Here’s a very common situation I see:
The parent puts the baby in the crib drowsy but awake where he’s half-asleep at bedtime. Or perhaps the parent sits next to their toddler and rubs his back until he’s almost asleep. When the baby or toddler wakes up in the middle of the night, the parents begin to implement a sleep training method. Except that this baby or toddler just cries and cries! Why? See, if the child needs to be rocked, fed, or patted to a drowsy state in order to fall asleep at bedtime, he won’t consistently put himself back to sleep in the middle of the night without that same assistance.

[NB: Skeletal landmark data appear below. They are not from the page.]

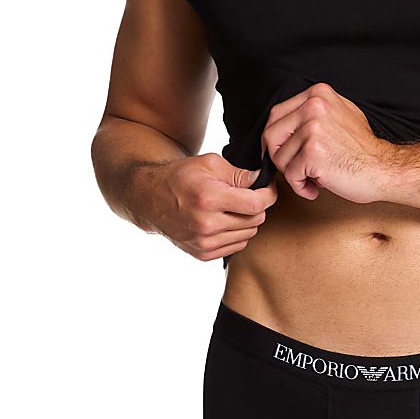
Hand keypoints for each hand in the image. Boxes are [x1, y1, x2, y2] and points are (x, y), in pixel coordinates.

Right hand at [139, 153, 277, 260]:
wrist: (151, 198)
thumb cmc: (181, 177)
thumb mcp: (210, 164)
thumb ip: (240, 174)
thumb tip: (263, 181)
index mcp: (208, 199)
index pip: (256, 204)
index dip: (268, 194)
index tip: (266, 188)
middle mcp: (206, 224)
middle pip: (256, 220)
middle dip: (256, 206)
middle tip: (245, 195)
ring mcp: (204, 242)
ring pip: (249, 234)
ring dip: (246, 220)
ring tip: (230, 208)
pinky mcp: (203, 254)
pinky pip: (237, 245)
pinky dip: (237, 233)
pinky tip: (223, 221)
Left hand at [261, 82, 396, 202]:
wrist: (384, 169)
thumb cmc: (363, 150)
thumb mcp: (340, 115)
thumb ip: (313, 113)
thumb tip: (283, 126)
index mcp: (318, 94)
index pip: (276, 115)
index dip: (275, 139)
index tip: (282, 153)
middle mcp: (314, 107)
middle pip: (270, 135)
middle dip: (280, 157)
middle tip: (297, 169)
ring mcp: (313, 129)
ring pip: (278, 158)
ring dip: (293, 175)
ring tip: (314, 178)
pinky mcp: (313, 153)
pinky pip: (290, 175)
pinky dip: (301, 187)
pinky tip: (316, 187)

But my baby sometimes sleeps through the night! He must know how to put himself back to sleep then, no?
The question to ask yourself is “how strong are your baby’s sleep skills, on a scale of 1-10?” A baby that is vigorously rocked to sleep and then transferred to the crib out cold would be a 1. A baby who goes into the crib completely awake and falls asleep by himself would be a 10. And a baby who needs to be rocked until he’s half-asleep would be a 5.
So a 5 is much better than a 1. But it’s definitely not the 10 we should be aiming for. If a baby’s sleep skills are only a 5, it means that he’ll sometimes be able to fall back asleep, while other times he won’t be able to pull it off without your help.
If your goal is to maximize your baby’s sleep as much as possible and attain as much predictability and consistency as possible, it’s very important for your baby to go down completely 100% awake at bedtime and to begin any sleep training plan at bedtime.
It’s the key to getting yourself an awesome sleeper!